Friday 25 January 2019

What will happen if profile related to user U1 above in role hierarchy doesn’t have CRUD permission for object say A. User U2 below in his role hierarchy have CRUD permission to object A. Will user U1 will be able to see or edit record if Grant Access Using Hierarchies is checked for object A in sharing settings?

No.If a user does not have read or edit access to an object via OWD, a profile or permission set, they will have no visibility over an object regardless of their role and role hierarchy.

Always remember that User above in role hierarchy can see records of users below in hierarchy but operation which he can perform depends on permission on his profile (CRUD & View All & Modify All).

 If a user does not have access to a specific record type, will they be able to see the records that have that record type?
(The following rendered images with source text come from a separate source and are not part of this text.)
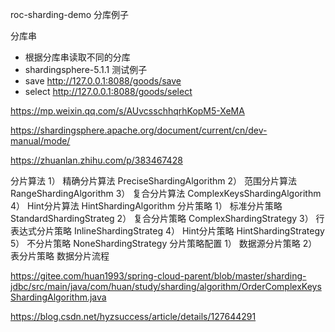 
roc-sharding-demo
分库例子

分库串
 - 根据分库串读取不同的分库
 - shardingsphere-5.1.1
测试例子
- save
http://127.0.0.1:8088/goods/save
- select
  http://127.0.0.1:8088/goods/select



https://mp.weixin.qq.com/s/AUvcsschhqrhKopM5-XeMA

https://shardingsphere.apache.org/document/current/cn/dev-manual/mode/

https://zhuanlan.zhihu.com/p/383467428

分片算法
1） 精确分片算法 PreciseShardingAlgorithm
2） 范围分片算法 RangeShardingAlgorithm
3） 复合分片算法 ComplexKeysShardingAlgorithm
4） Hint分片算法 HintShardingAlgorithm
分片策略
1） 标准分片策略 StandardShardingStrateg
2） 复合分片策略 ComplexShardingStrategy
3） 行表达式分片策略 InlineShardingStrateg
4） Hint分片策略 HintShardingStrategy
5） 不分片策略 NoneShardingStrategy
分片策略配置
1） 数据源分片策略
2） 表分片策略
数据分片流程

https://gitee.com/huan1993/spring-cloud-parent/blob/master/sharding-jdbc/src/main/java/com/huan/study/sharding/algorithm/OrderComplexKeysShardingAlgorithm.java

https://blog.csdn.net/hyzsuccess/article/details/127644291

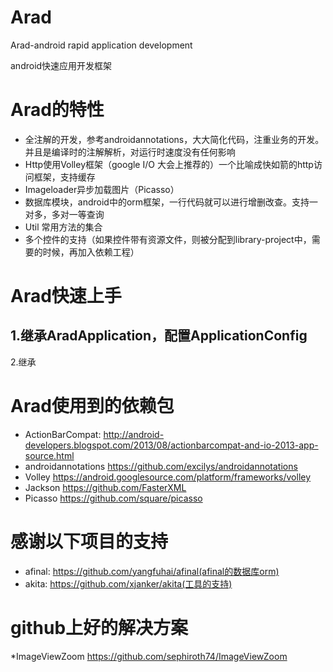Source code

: Arad
====

<p>Arad-android rapid application development

<p>android快速应用开发框架

Arad的特性
=========
* 全注解的开发，参考androidannotations，大大简化代码，注重业务的开发。并且是编译时的注解解析，对运行时速度没有任何影响
* Http使用Volley框架（google I/O 大会上推荐的）一个比喻成快如箭的http访问框架，支持缓存
* Imageloader异步加载图片（Picasso）
* 数据库模块，android中的orm框架，一行代码就可以进行增删改查。支持一对多，多对一等查询
* Util 常用方法的集合
* 多个控件的支持（如果控件带有资源文件，则被分配到library-project中，需要的时候，再加入依赖工程）

Arad快速上手
===========
  1.继承AradApplication，配置ApplicationConfig
  ---------------------
  
  2.继承

Arad使用到的依赖包
===========
* ActionBarCompat: http://android-developers.blogspot.com/2013/08/actionbarcompat-and-io-2013-app-source.html
* androidannotations https://github.com/excilys/androidannotations
* Volley https://android.googlesource.com/platform/frameworks/volley
* Jackson https://github.com/FasterXML
* Picasso https://github.com/square/picasso

感谢以下项目的支持
==================
* afinal: https://github.com/yangfuhai/afinal(afinal的数据库orm)
* akita: https://github.com/xjanker/akita(工具的支持)


github上好的解决方案
===================
*ImageViewZoom https://github.com/sephiroth74/ImageViewZoom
Yes. Record type controls only visibility of record on UI not its access to users.



How to check whether user has access to a particular record or not?

Query “userRecordAccess” to check whether has access to record or not.


For example:

SELECT RecordId, HasReadAccess, HasTransferAccess, MaxAccessLevel, HasAllAccess, HasDeleteAccess, HasEditAccess FROM UserRecordAccessWHERE UserId = “005xxxxxxxxx”AND RecordId = “001xxxxxxxx”

HasAllAccess Indicates whether a user has all access–read, edit, delete, and transfer—to the record (true) or not (false).

HasReadAccess, HasEditAccess , HasDeleteAccess ,HasTransferAccess return Boolean value.

MaxAccessLevel return access level like None, read, Edit,Delete,Transfer and All.